== INSTRUCTIONS FOR THE TASK ==
Among the entries, find the lines with the string "first" and report them.

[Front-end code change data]
--- START ---
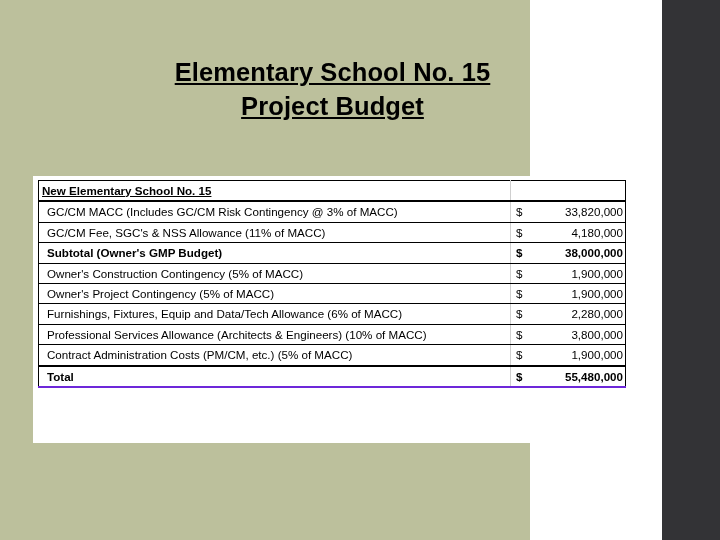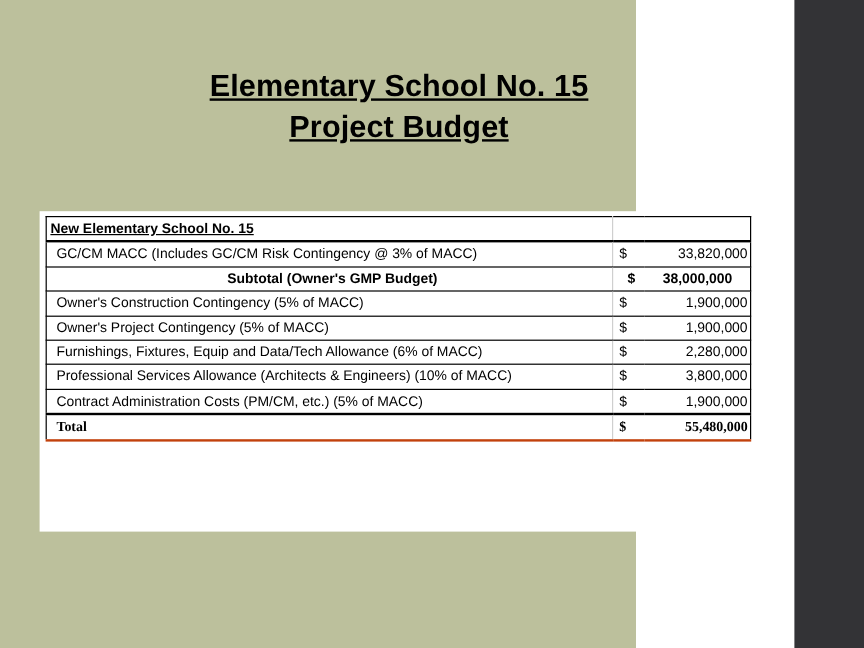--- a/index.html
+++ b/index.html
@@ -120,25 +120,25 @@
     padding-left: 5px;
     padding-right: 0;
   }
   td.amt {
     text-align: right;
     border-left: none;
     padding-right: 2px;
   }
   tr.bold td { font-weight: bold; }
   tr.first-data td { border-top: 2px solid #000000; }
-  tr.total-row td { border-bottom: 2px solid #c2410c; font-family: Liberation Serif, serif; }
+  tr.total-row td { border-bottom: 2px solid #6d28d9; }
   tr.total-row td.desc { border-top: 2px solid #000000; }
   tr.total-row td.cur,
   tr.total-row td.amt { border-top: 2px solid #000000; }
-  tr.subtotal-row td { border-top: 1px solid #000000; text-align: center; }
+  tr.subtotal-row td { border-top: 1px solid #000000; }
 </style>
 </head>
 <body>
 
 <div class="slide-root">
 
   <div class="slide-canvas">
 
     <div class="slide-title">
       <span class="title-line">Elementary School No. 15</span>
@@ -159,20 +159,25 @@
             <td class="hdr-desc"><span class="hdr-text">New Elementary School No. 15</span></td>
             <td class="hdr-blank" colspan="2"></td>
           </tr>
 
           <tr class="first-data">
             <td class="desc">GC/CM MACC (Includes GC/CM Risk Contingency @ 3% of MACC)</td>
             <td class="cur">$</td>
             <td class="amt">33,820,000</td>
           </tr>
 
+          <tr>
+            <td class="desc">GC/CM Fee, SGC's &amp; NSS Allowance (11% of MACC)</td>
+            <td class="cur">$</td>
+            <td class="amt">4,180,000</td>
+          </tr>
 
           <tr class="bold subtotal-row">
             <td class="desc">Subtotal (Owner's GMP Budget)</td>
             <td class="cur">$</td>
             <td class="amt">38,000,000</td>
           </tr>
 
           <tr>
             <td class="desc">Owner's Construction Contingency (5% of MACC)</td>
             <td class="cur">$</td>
--- END ---
--- START ---
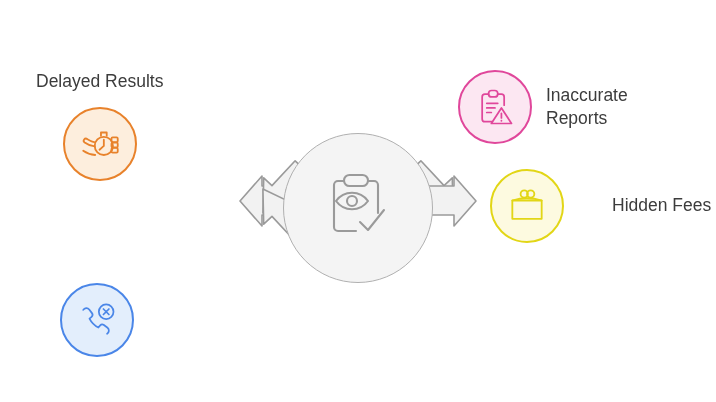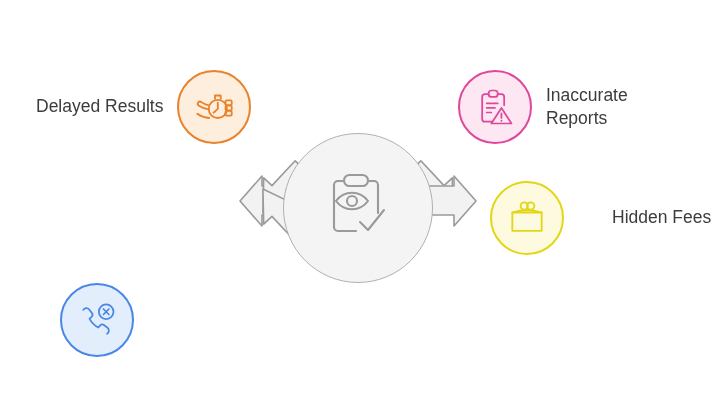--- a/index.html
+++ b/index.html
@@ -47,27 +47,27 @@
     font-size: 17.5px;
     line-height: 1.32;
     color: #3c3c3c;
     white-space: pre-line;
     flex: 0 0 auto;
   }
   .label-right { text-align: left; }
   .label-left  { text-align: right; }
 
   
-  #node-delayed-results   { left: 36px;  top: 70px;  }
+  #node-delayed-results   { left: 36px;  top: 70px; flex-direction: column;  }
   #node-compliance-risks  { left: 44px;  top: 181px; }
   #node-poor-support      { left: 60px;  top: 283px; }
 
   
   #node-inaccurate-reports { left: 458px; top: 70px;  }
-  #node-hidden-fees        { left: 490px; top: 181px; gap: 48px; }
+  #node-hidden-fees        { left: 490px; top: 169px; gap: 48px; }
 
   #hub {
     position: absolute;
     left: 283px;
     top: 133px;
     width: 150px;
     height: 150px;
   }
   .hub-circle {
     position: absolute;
--- END ---
== RESPONSE ==
   tr.first-data td { border-top: 2px solid #000000; }
           <tr class="first-data">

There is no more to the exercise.